The mouse-adapted SARS virus (MA15) [9] was generated by serial passage of an infectious wildtype SARS CoV clone in the respiratory tract of BALB/c mice. After 15 passages in mice, the SARS-CoV gained elevated replication and lung pathogenesis in aged mice (hence M15), due to six coding genetic mutations associated with mouse adaptation.

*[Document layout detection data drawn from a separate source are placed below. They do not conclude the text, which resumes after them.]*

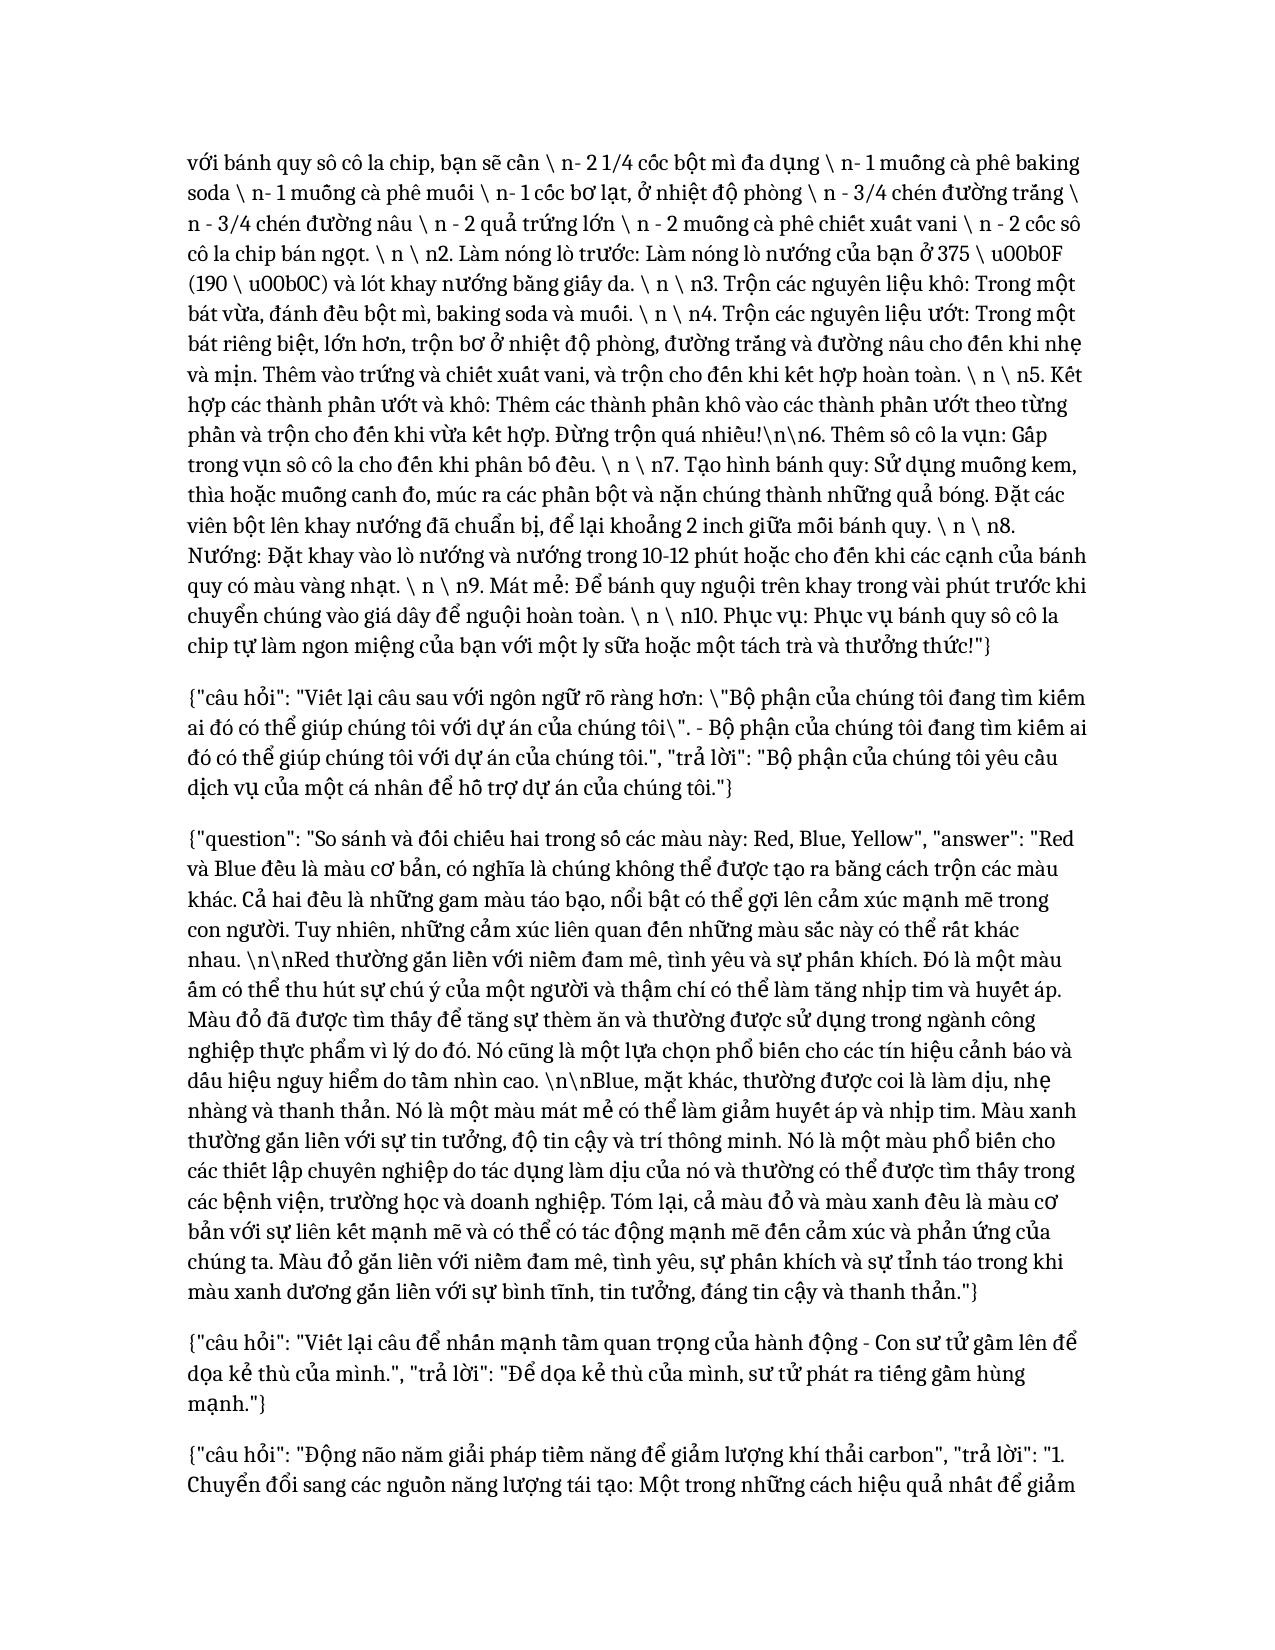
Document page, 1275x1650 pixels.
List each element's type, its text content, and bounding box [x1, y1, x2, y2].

text {"question": "So sánh và đối chiếu hai trong số các màu này: Red, Blue, Yellow", "answer": "Red và Blue đều là màu cơ bản, có nghĩa là chúng không thể được tạo ra bằng cách trộn các màu khác. Cả hai đều là những gam màu táo bạo, nổi bật có thể gợi lên cảm xúc mạnh mẽ trong con người. Tuy nhiên, những cảm xúc liên quan đến những màu sắc này có thể rất khác nhau. \n\nRed thường gắn liền với niềm đam mê, tình yêu và sự phấn khích. Đó là một màu ấm có thể thu hút sự chú ý của một người và thậm chí có thể làm tăng nhịp tim và huyết áp. Màu đỏ đã được tìm thấy để tăng sự thèm ăn và thường được sử dụng trong ngành công nghiệp thực phẩm vì lý do đó. Nó cũng là một lựa chọn phổ biến cho các tín hiệu cảnh báo và dấu hiệu nguy hiểm do tầm nhìn cao. \n\nBlue, mặt khác, thường được coi là làm dịu, nhẹ nhàng và thanh thản. Nó là một màu mát mẻ có thể làm giảm huyết áp và nhịp tim. Màu xanh thường gắn liền với sự tin tưởng, độ tin cậy và trí thông minh. Nó là một màu phổ biến cho các thiết lập chuyên nghiệp do tác dụng làm dịu của nó và thường có thể được tìm thấy trong các bệnh viện, trường học và doanh nghiệp. Tóm lại, cả màu đỏ và màu xanh đều là màu cơ bản với sự liên kết mạnh mẽ và có thể có tác động mạnh mẽ đến cảm xúc và phản ứng của chúng ta. Màu đỏ gắn liền với niềm đam mê, tình yêu, sự phấn khích và sự tỉnh táo trong khi màu xanh dương gắn liền với sự bình tĩnh, tin tưởng, đáng tin cậy và thanh thản."} [187, 826, 1087, 1306]
text {"câu hỏi": "Viết lại câu sau với ngôn ngữ rõ ràng hơn: \"Bộ phận của chúng tôi đang tìm kiếm ai đó có thể giúp chúng tôi với dự án của chúng tôi\". - Bộ phận của chúng tôi đang tìm kiếm ai đó có thể giúp chúng tôi với dự án của chúng tôi.", "trả lời": "Bộ phận của chúng tôi yêu cầu dịch vụ của một cá nhân để hỗ trợ dự án của chúng tôi."} [187, 684, 1087, 801]
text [187, 1442, 1087, 1498]
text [187, 150, 1087, 660]
text {"câu hỏi": "Viết lại câu để nhấn mạnh tầm quan trọng của hành động - Con sư tử gầm lên để dọa kẻ thù của mình.", "trả lời": "Để dọa kẻ thù của mình, sư tử phát ra tiếng gầm hùng mạnh."} [187, 1330, 1087, 1417]
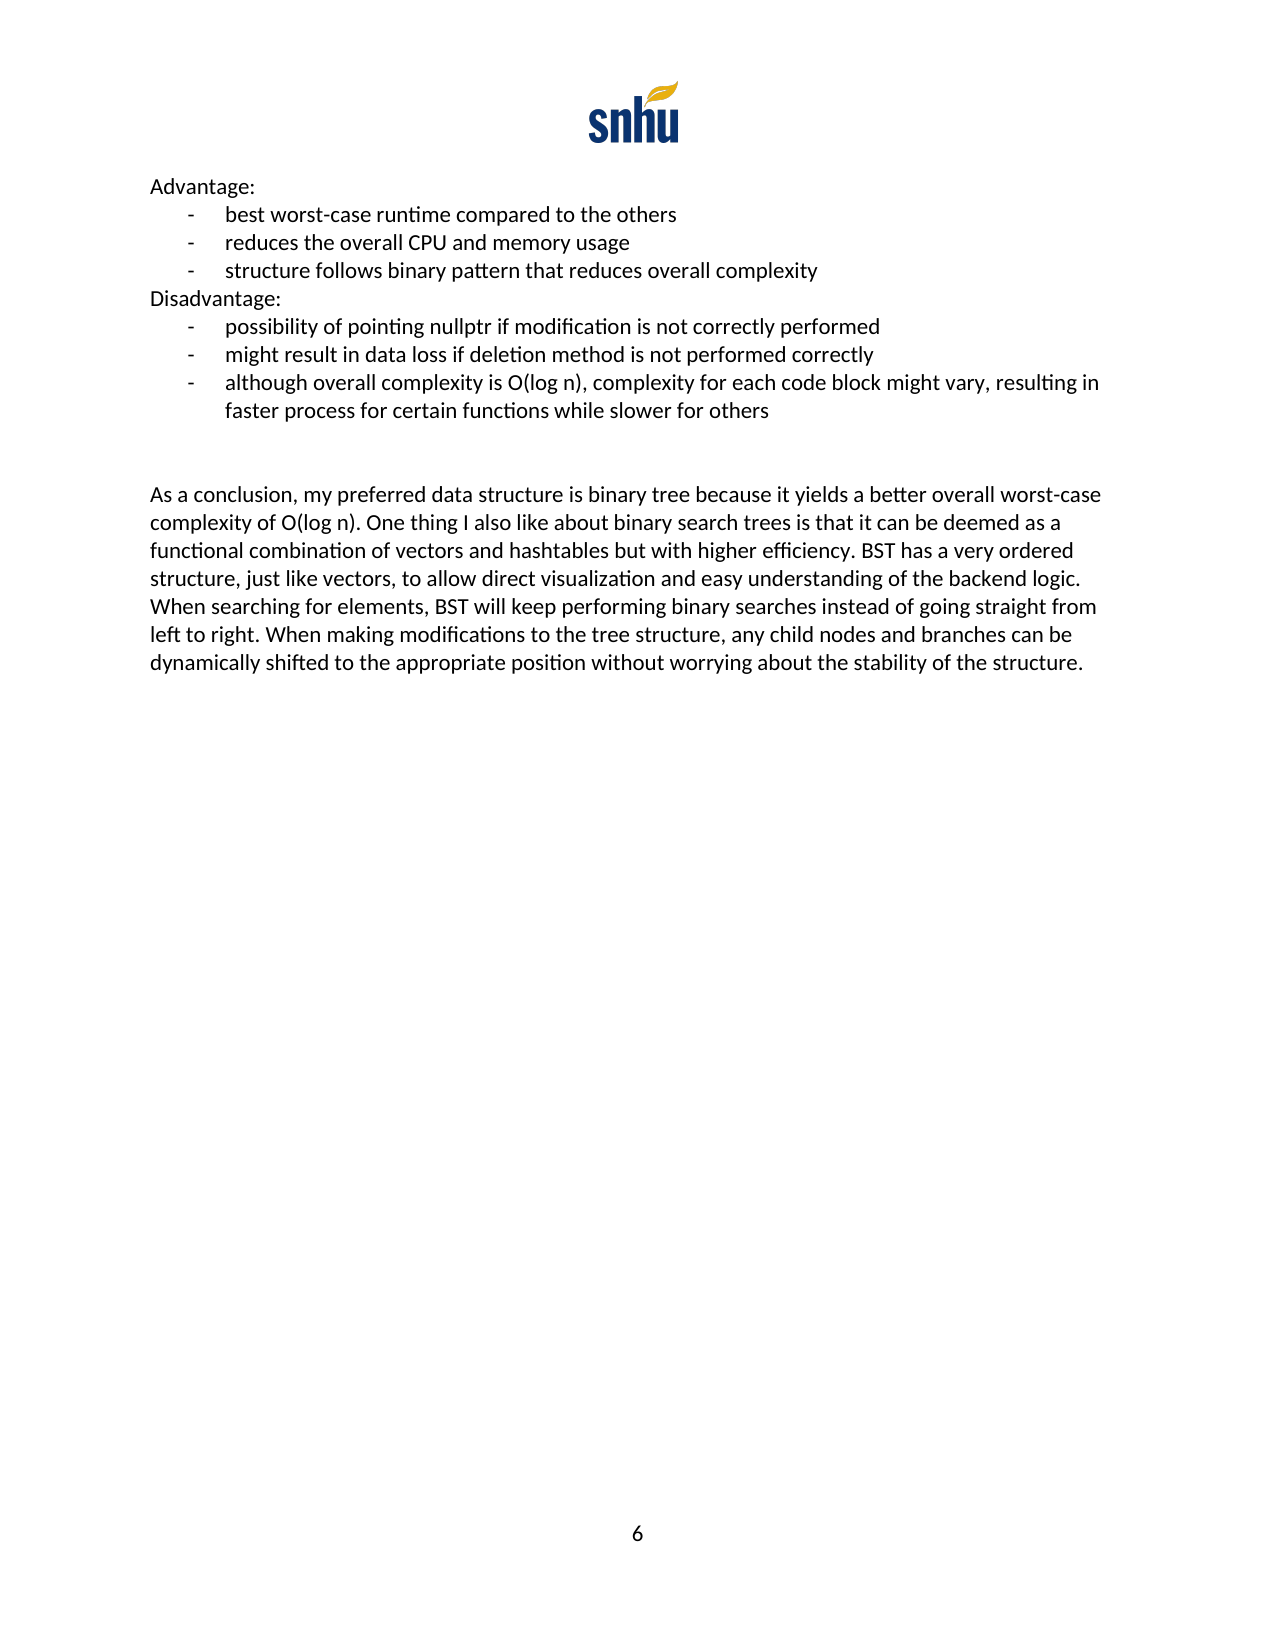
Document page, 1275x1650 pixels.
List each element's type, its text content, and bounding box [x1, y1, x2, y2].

list reduces the overall CPU and memory usage [187, 228, 1125, 256]
text As a conclusion, my preferred data structure is binary tree because it yields a better overall worst-case complexity of O(log n). One thing I also like about binary search trees is that it can be deemed as a functional combination of vectors and hashtables but with higher efficiency. BST has a very ordered structure, just like vectors, to allow direct visualization and easy understanding of the backend logic. When searching for elements, BST will keep performing binary searches instead of going straight from left to right. When making modifications to the tree structure, any child nodes and branches can be dynamically shifted to the appropriate position without worrying about the stability of the structure. [150, 480, 1125, 676]
list might result in data loss if deletion method is not performed correctly [187, 340, 1125, 368]
list although overall complexity is O(log n), complexity for each code block might vary, resulting in faster process for certain functions while slower for others [187, 368, 1125, 424]
list possibility of pointing nullptr if modification is not correctly performed [187, 312, 1125, 340]
list best worst-case runtime compared to the others [187, 200, 1125, 228]
picture [568, 75, 707, 152]
text Disadvantage: [150, 284, 1125, 312]
text Advantage: [150, 172, 1125, 200]
list structure follows binary pattern that reduces overall complexity [187, 256, 1125, 284]
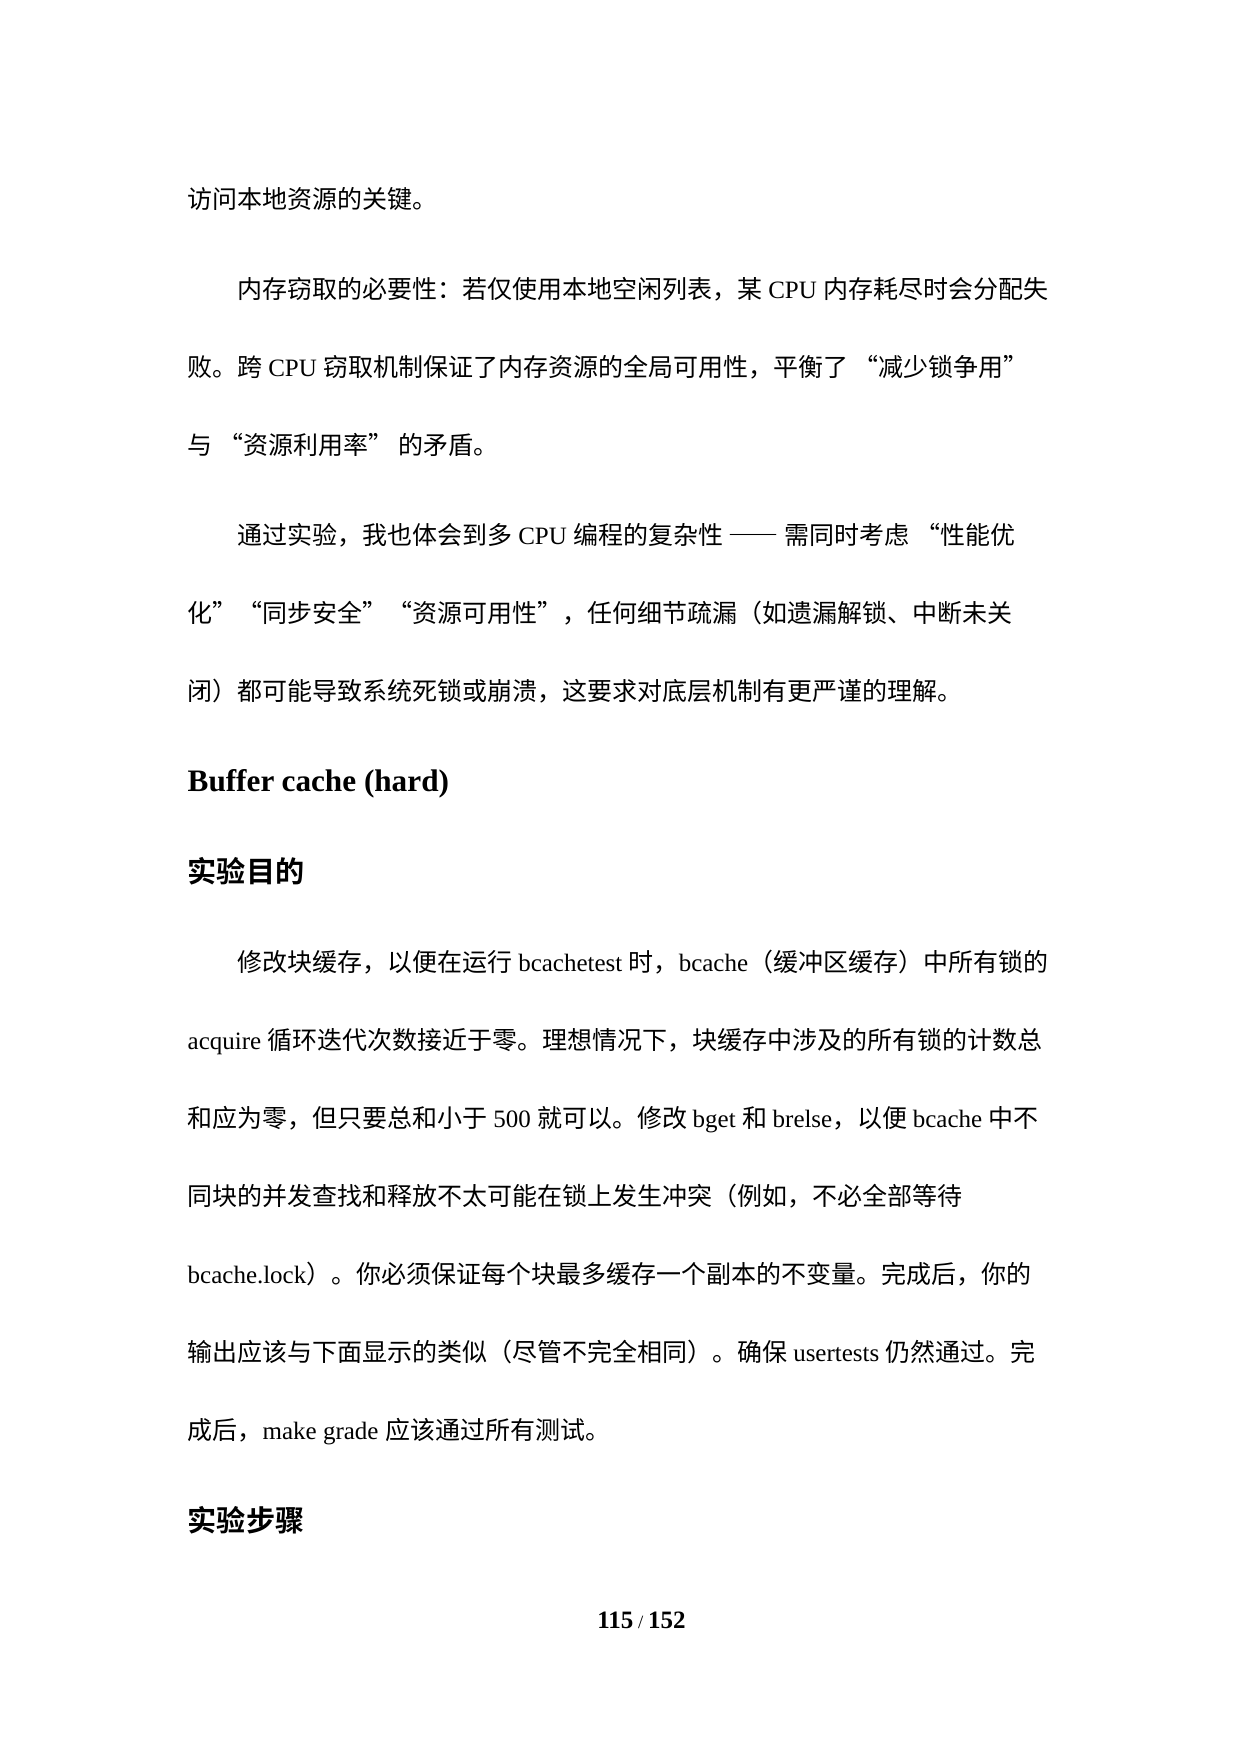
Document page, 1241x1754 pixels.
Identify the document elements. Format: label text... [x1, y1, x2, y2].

text 内存窃取的必要性：若仅使用本地空闲列表，某 CPU 内存耗尽时会分配失败。跨 CPU 窃取机制保证了内存资源的全局可用性，平衡了 “减少锁争用” 与 “资源利用率” 的矛盾。 [187, 254, 1053, 478]
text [187, 164, 1053, 232]
text 通过实验，我也体会到多 CPU 编程的复杂性 —— 需同时考虑 “性能优化”“同步安全”“资源可用性”，任何细节疏漏（如遗漏解锁、中断未关闭）都可能导致系统死锁或崩溃，这要求对底层机制有更严谨的理解。 [187, 500, 1053, 724]
subtitle 实验目的 [187, 836, 1053, 904]
text 修改块缓存，以便在运行 bcachetest 时，bcache（缓冲区缓存）中所有锁的 acquire 循环迭代次数接近于零。理想情况下，块缓存中涉及的所有锁的计数总和应为零，但只要总和小于 500 就可以。修改 bget 和 brelse，以便 bcache 中不同块的并发查找和释放不太可能在锁上发生冲突（例如，不必全部等待 bcache.lock）。你必须保证每个块最多缓存一个副本的不变量。完成后，你的输出应该与下面显示的类似（尽管不完全相同）。确保 usertests 仍然通过。完成后，make grade 应该通过所有测试。 [187, 927, 1053, 1463]
subtitle Buffer cache (hard) [187, 746, 1053, 814]
subtitle 实验步骤 [187, 1485, 1053, 1553]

It is likely that MA15 is highly attenuated to replicate in human cells or patients due to the mouse adaptation.
It was proposed that the S gene from bat-derived CoV, unlike that from human patients- or civets-derived viruses, was unable to use human ACE2 as a receptor for entry into human cells [10,11]. Civets were proposed to be an intermediate host of the bat-CoVs, capable of spreading SARS CoV to humans [6,12]. However, in 2013 several novel bat coronaviruses were isolated from Chinese horseshoe bats and the bat SARS-like or SL-CoV-WIV1 was able to use ACE2 from humans, civets and Chinese horseshoe bats for entry [8]. Combined with evolutionary evidence that the bat ACE2 gene has been positively selected at the same contact sites as the human ACE2 gene for interacting with SARS CoV [13], it was proposed that an intermediate host may not be necessary and that some bat SL-CoVs may be able to directly infect human hosts. To directly address this possibility, the exact S gene from bat coronavirus SL-SHC014 was synthesized and used to generate a chimeric virus in the mouse adapted MA15 SARS-CoV backbone. The resultant SL-SHC014-MA15 virus could indeed efficiently use human ACE2 and replicate in primary human airway cells to similar titres as epidemic strains of SARS-CoV. While SL- SHC014-MA15 can replicate efficiently in young and aged mouse lungs, infection was attenuated, and less virus antigen was
present in the airway epithelium as compared to SARS MA15, which causes lethal outcomes in aged mice [7].
Due to the elevated pathogenic activity of the SHC014-MA15 chimeric virus relative to MA15 chimeric virus with the original human SARS S gene in mice, such experiments with SL-SHC014-MA15 chimeric virus were later restricted as gain of function (GOF) studies under the US government-mandated pause policy www
.nih.gov/about-nih/who-we-are/nih- director/statements/nih-lifts-funding-pause-gain-function-research). The current COVID-2019 epidemic has restarted the debate over the risks of constructing such viruses that could have pandemic potential, irrespective of the finding that these bat CoVs already exist in nature.
Regardless, upon careful phylogenetic analyses by multiple international groups [5,14], the SARS-CoV-2 is undoubtedly distinct from SL-SHC014-MA15, with >6,000 nucleotide differences across the whole genome. Therefore, once again there is no credible evidence to support the claim that the SARS-CoV-2 is derived from the chimeric SL-SHC014-MA15 virus."
https://www.ncbi.nlm.nih.gov/pmc/articles/PMC7054935
Pretty much done with all of this now. All of the covid19 research is freely accessible so decide for yourself.